KEUTAMAAN PARA WALI ALLAH

Dalam kelanjutan hadis mikraj, Allah Swt berfirman kepada Nabi Muhammad saw,
”Wahai Ahmad! Sesungguhnya di dalam surga terdapat sebuah istana yang terbuat dari mutiara di atas semua mutiara, serta dari permata di atas semua permata, di mana tidak terdapat di sana keretakan atau kerusakan. Di sana terdapat orang-orang khusus, dan Aku melihat kepada mereka tujuh kali dalam sehari, maka Aku berbicara kepada mereka setiap kali Aku melihatnya.

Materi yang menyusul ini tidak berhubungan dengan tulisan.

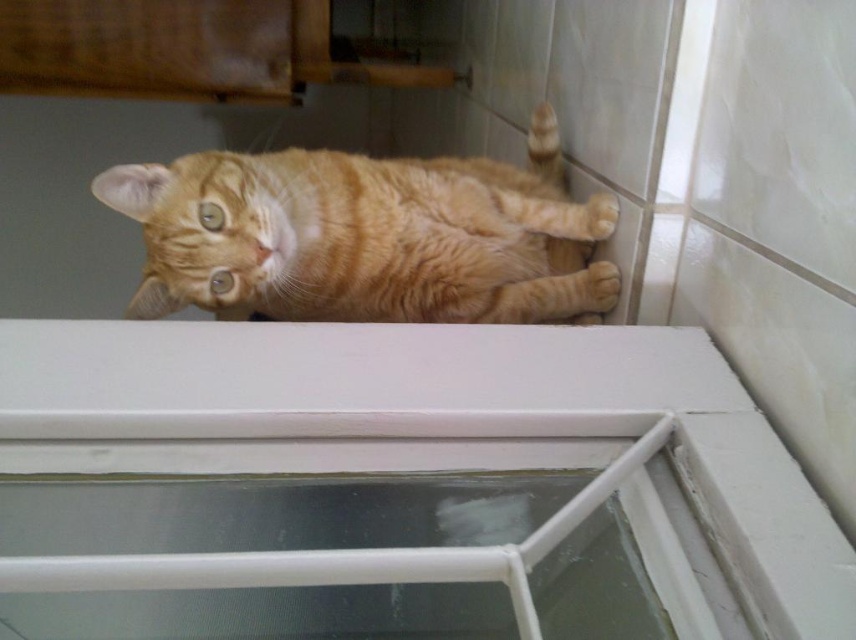
You are a delivery person who needs to place a small package on the floor in the bathroom without disturbing the orange tabby cat at upper center. The package is 30 centimeters wide. Can you safely place it near the transparent plastic window at center?

The orange tabby cat at upper center and transparent plastic window at center are 40.52 centimeters apart. Since the package is 30 centimeters wide, placing it near the window would leave enough space between the cat and the package, so it can be done safely without disturbing the cat.

You are a small toy mouse placed on the bathroom floor. You want to reach the transparent plastic window at center but must avoid the orange tabby cat at upper center. Since the cat is taller than the window, can you crawl under the cat to reach the window?

The orange tabby cat at upper center is taller than the transparent plastic window at center, so the toy mouse cannot crawl under the cat to reach the window because the cat is taller and would block the path.

You are a pet sitter in the bathroom where the orange tabby cat at upper center and the transparent plastic window at center are located. You need to place a small toy between them. Considering their sizes, which object should the toy be closer to to ensure it doesn

The orange tabby cat at upper center is larger than the transparent plastic window at center, so the toy should be placed closer to the transparent plastic window at center to maintain balance between the two objects.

Aku tambahkan kepada apa yang mereka miliki sebanyak tujuh kali lipat dan jika ahli surga merasakan kelezatan dengan makanan dan minuman, mereka merasakan kelezatan dengan zikir kepada-Ku, serta dengan berbicara dan berkata-kata dengan-Ku.

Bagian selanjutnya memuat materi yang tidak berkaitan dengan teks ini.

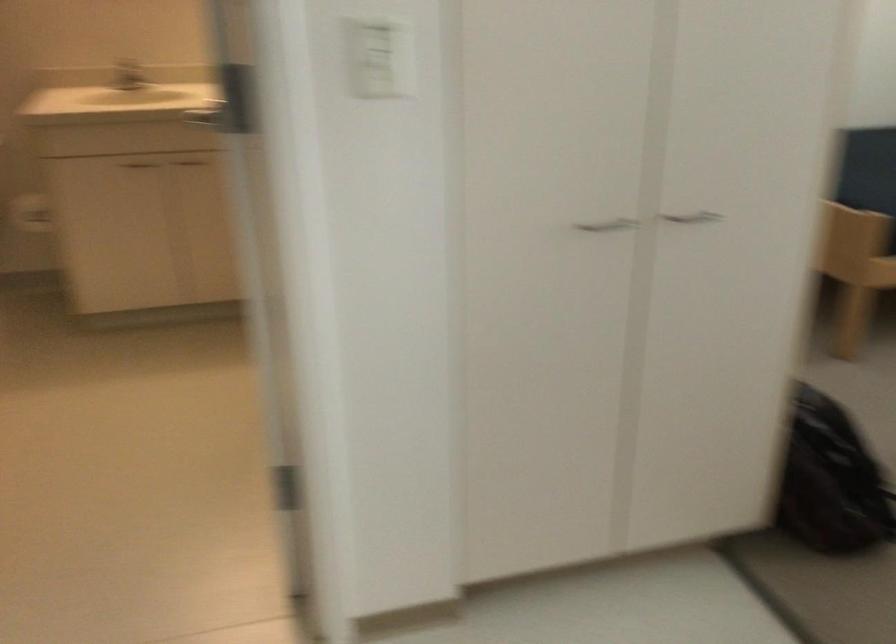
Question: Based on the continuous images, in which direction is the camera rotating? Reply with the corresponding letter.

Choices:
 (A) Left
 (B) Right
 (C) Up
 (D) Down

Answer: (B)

Nabi saw berkata, ‘Wahai Tuhanku! Apakah ciri-ciri mereka?’

Allah Swt berfirman, “Mereka adalah orang-orang yang terpenjara, di mana lidah mereka dipenjara dari banyak bicara dan perut mereka dipenjara dari banyak makan.”

Mereka itu orang-orang yang tidak berbicara sesuatu yang tidak ada faedahnya, serta menghindar dari memakan makanan yang membuat hilangnya semangat beribadah dan taat kepada Allah. Karenanya, jika ia berkata, itu hanya dalam rangka mendapat keridaan-Nya, serta memakan makanan hanya agar bisa menjalankan kewajibannya. Dengan memerhatikan kalimat pertama dari kutipan hadis ini-yakni tentang tanda-tanda salah satu dari istana-istana yang ada di surga, ternyata kita tidak akan mampu menggambarkan secara detail hakikat-hakikat alam akhirat.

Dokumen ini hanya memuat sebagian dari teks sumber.